Reviews

Jul 31, 2010
unclesnapple (All reviews)
"No mystery is unsolvable. Truth smiles upon me!"

I feel it very necessary to say, I have not yet read anything written by Agatha Christie. I have no doubt that the original books were superior to this adaptation, and I can tell just from watching the show that the stories had an excellent source material. The main question for Christie fans will probably be, "How much adaptation decay is there?" I cannot answer this, only talk about how I felt as someone who was experiencing everything in this show as fresh and new.

In part to provide a common link between Miss Marple and Hercule Poirot, the lead detectives of our story, and also in part to give children a character with which to relate, we are introduced to Maybelle West, a 16-year old girl who is learning how to become a detective.

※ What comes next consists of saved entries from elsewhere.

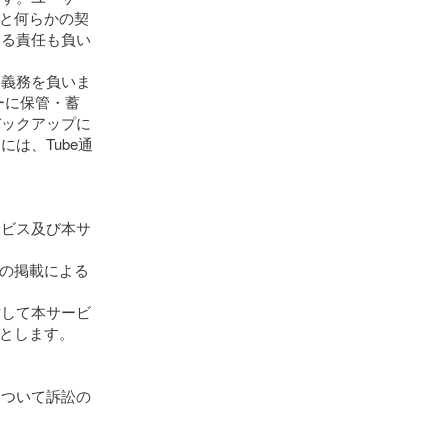
と何らかの契
なる責任も負い
う義務を負いま
バーに保管・蓄
バックアップに
は、Tube通
ービス及び本サ
への掲載による
対して本サービ
とします。
について訴訟の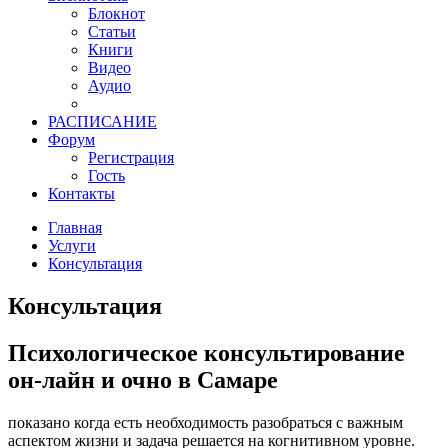
Блокнот
Статьи
Книги
Видео
Аудио
РАСПИСАНИЕ
Форум
Регистрация
Гость
Контакты
Главная
Услуги
Консультация
Консультация
Психологическое консультирование
он-лайн и очно в Самаре
показано когда есть необходимость разобраться с важным
аспектом жизни и задача решается на когнитивном уровне.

Maybelle also comes along with the unfortunate companion of Oliver the duckling. Maybelle, when she's not being a horrible brat to her father, is mostly smiling and friendly and vapid. Fortunately, she doesn't intrude on the established stories very much. She assists Poirot and Marple, but I often times forget she is there. Oliver is harder to ignore, because when he pops his head out of his basket, the camera is squarely on him until he disappears. Oliver gets far too much screentime for a creature with zero purpose other than to be adorable.

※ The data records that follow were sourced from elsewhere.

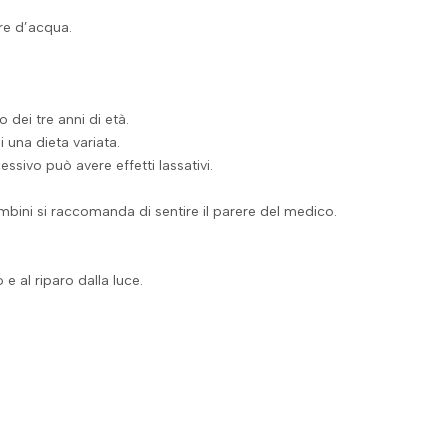
ere d’acqua.
 dei tre anni di età.
i una dieta variata.
ssivo può avere effetti lassativi.
mbini si raccomanda di sentire il parere del medico.
e al riparo dalla luce.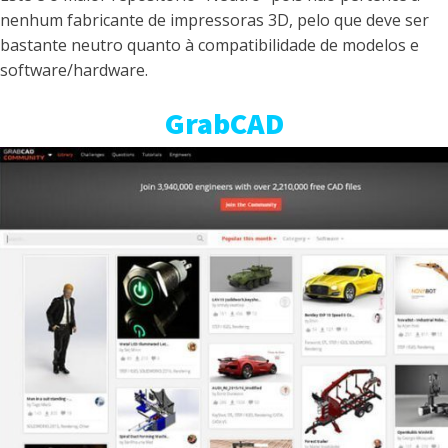
nenhum fabricante de impressoras 3D, pelo que deve ser
bastante neutro quanto à compatibilidade de modelos e
software/hardware.
GrabCAD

If like me you haven't read these stories before, don't think you won't be fooled just because this is a "kid's show." Yes, sometimes they add in extra clues, but for the most part these are riddles that will challenge an adult mind. Sometimes I correctly guessed a culprit and reasoned through it, and sometimes I didn't. That's probably the genius of Agatha Christie shining through.

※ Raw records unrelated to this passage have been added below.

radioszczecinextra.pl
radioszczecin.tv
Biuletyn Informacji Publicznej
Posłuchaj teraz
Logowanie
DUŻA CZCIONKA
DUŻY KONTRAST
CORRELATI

At the heart and despite all the trimmings, this show is classic "whodunnit," with an ample side dish of "howdunnit." Marple and Poirot are both the kind of people who prefer to solve a crime with deduction than following breadcrumbs. So, instead of a crime story where breaks and new leads in the case are handed to us, we as viewers have to slowly gather facts and read suspects. There is almost zero action in this show, and that is just fine, because it kept my brain chugging along. The suspense is good enough to cut with a knife.

While the animation screams "low budget," it doesn't really hamper the show as there's no action to be animated anyway. A positive and surprising tip of the hat should go to the soundtrack, which I felt heightened the show quite a bit, including the OP. It's more than I would have expected for a show of this type.

Despite the simplicity of all the main characters, Marple and Poirot included, and the younger audience wrapping, there is a distinct satisfaction that I got from watching this show and trying to figure out how the bad guy did it, whether I'm right or wrong. Some of the cases are brilliant, and it's easier to watch four episodes than it is to read a novel (if you're the lazy type). You do not need a background of reading Christie stories to appreciate the mystery. The show actually has made me want to go to the bookstore and check out some of Agatha Christie's other work. So while certainly not perfect in translation, the core of this anime was solid enough for a fully grown adult like myself to enjoy watching it.